# Peg on bottom of Spiral-X cams



## Soujyu (Oct 15, 2007)

As can be seen in my signature, I've recently acquired a Vantage Elite. It is equipped with Spiral-X cams.

Now, as is, the bow is just slightly too short in terms of draw length. I saw this peg (shown in the picture) and I switched the peg from slot 1 to slot 2. The draw length is a lot better on me now. Since I don't have a draw board handy, how much does this affect the letoff and the DL?


----------



## dwagoner (Sep 27, 2007)

thats a stop peg that should change letoff from 65 to 75 i think, but yes on hoyts its for letoff, have them on my katera Z3 cams and my C2 but i take it off on that bow to try it out. should be in your manual or if you dont have one then you can access it thru hoyts website


----------



## Soujyu (Oct 15, 2007)

dwagoner said:


> thats a stop peg that should change letoff from 65 to 75 i think, but yes on hoyts its for letoff, have them on my katera Z3 cams and my C2 but i take it off on that bow to try it out. should be in your manual or if you dont have one then you can access it thru hoyts website


I looked in the manual and for some mysterious reason it is completely silent about this peg. ukey:

Then again, the manual seems to be a bit... spotty on Spiral-X coverage.


----------



## dwagoner (Sep 27, 2007)

oh ok, every hoyt i have its for letoff and there 65 to 75% so im thinking it should be the same for the spirals also. not 100%


----------



## toyrunner (Jun 26, 2006)

I was told the peg is for let-off and the different holes for varying that let-off, somewhere between 50-65% depending upon which hole you install it in (1,2 or 3).
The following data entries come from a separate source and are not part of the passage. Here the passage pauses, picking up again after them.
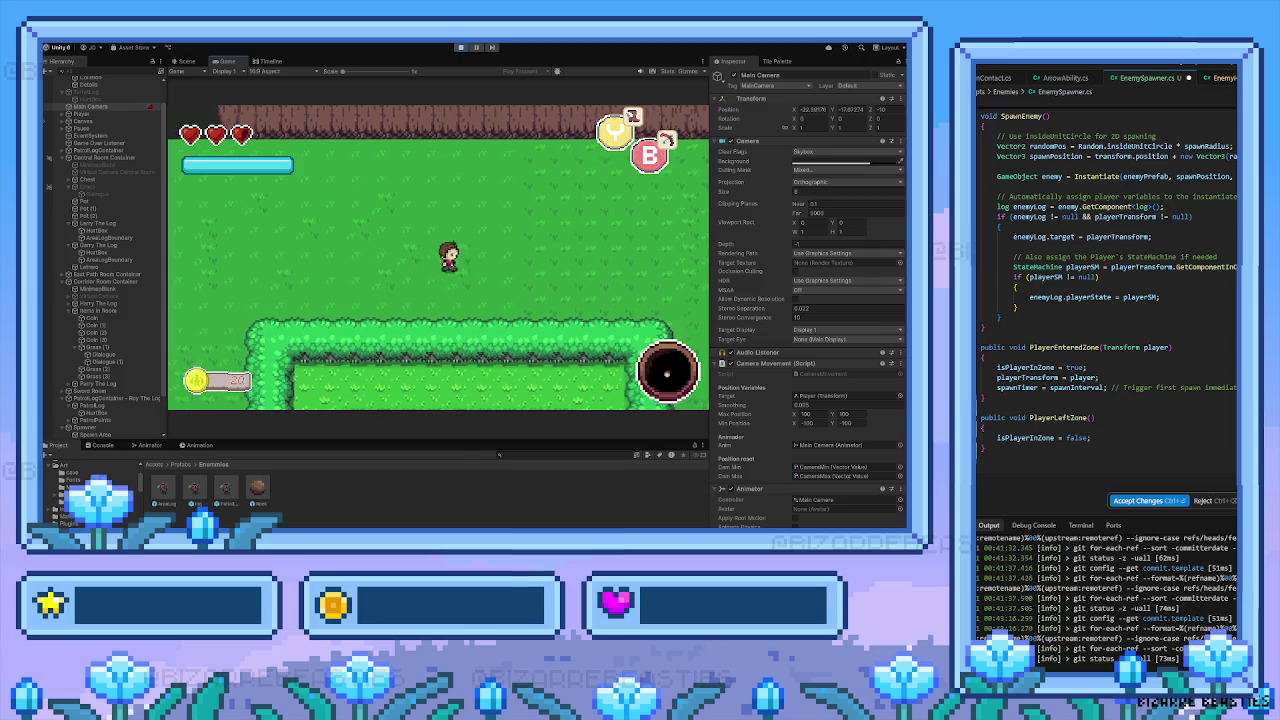
key("Down")
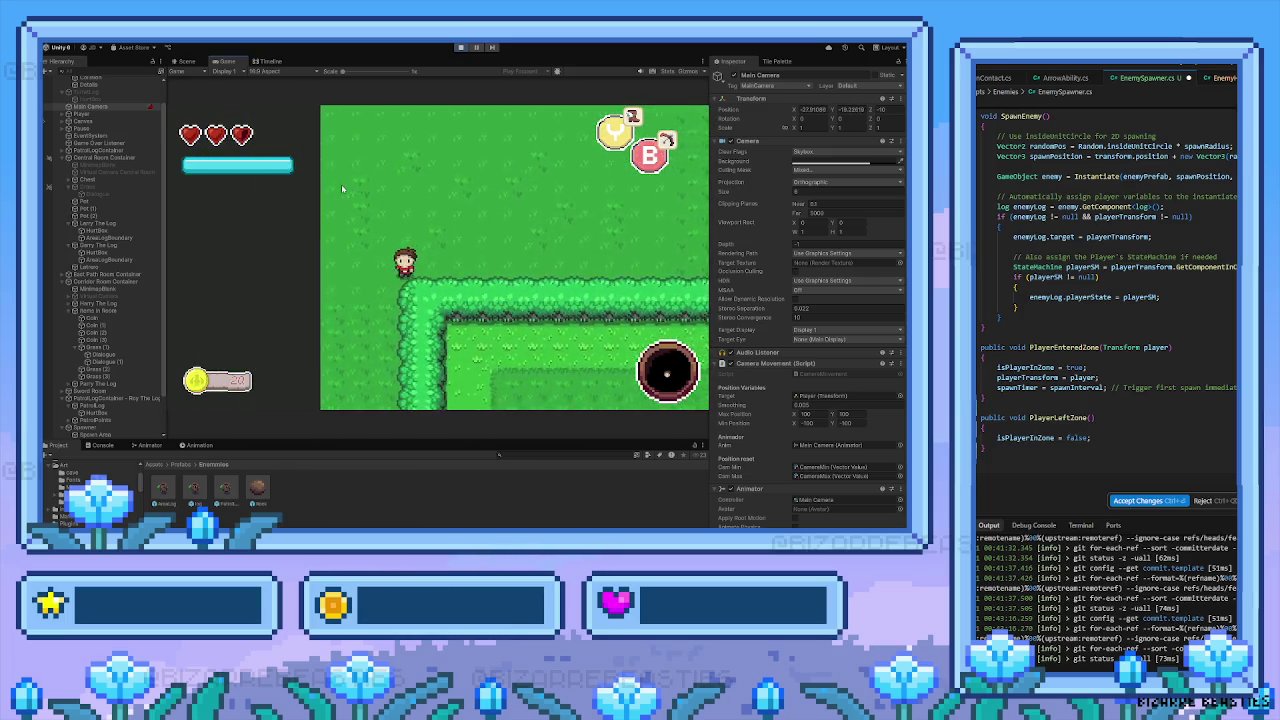
key("Down")
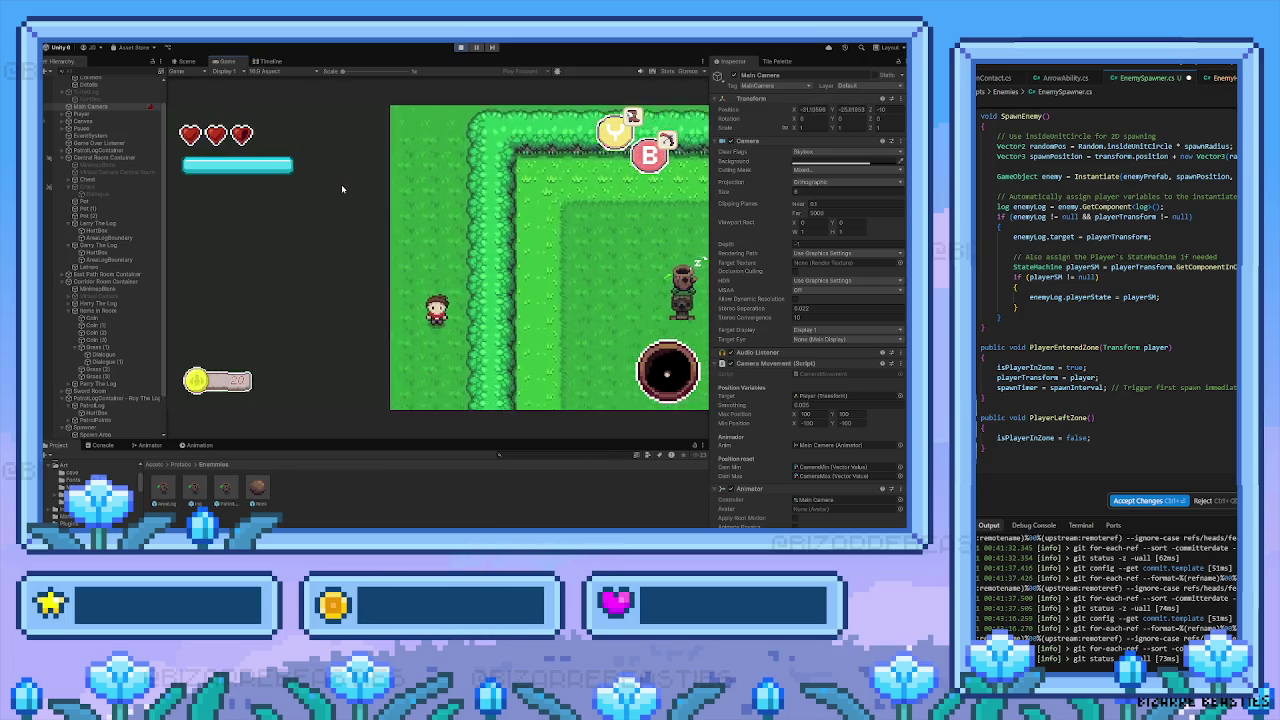
key("Right")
I have mine set in the hole farthest to the outside of the cam which should be the 65% hole, but the let-off doesn't seem to be as much as my other bow with C2 cams at 65%. Could just be the draw cycle is much different between the two and it just FEELS like less let-off cause I'm on the wall quicker.


----------



## fastarrows (Feb 10, 2003)

*the way i use the peg*

the stop peg is used only for setting my draw,i put it in the #3 hole + adjust my draw (twist the buss + control )till i'm pulling hard on the peg then i take out the peg + what happens is your draw goes about 1/8 longer (thats why you want to be hard on the peg) + you get a valley.
this takes some time but you mite find it well spent. to do this you have to keep playing with the timing / you want it to have the bus + control cables coming off the flat part off the top cam + the peg on the bottom cam at the same time not hitting at the same time.


----------



## Soujyu (Oct 15, 2007)

Hmm. I may try putting the peg to hole #3 if it gets me less letoff. (I hold better on the target with less letoff.)

I figured that the draw length difference is negligible. An extra 1/8" in DL would help a bit, though.


----------



## TMan51 (Jan 25, 2004)

The new spirals, like the old Spirals have a letoff adjustment from 55-65%. It also affects DL slightly, but that can be recovered with cable adjustments.

One thing you'll find is that moving the post may give you some wacky flight as it alters cam timing a bit. This can also be corrected with a turn or two to bus/yoke cables, dfepending on where you are on ATA and DL.

The old Spirals gave me the best of everything at the 65% spot, but then again, I'm not everybody.


----------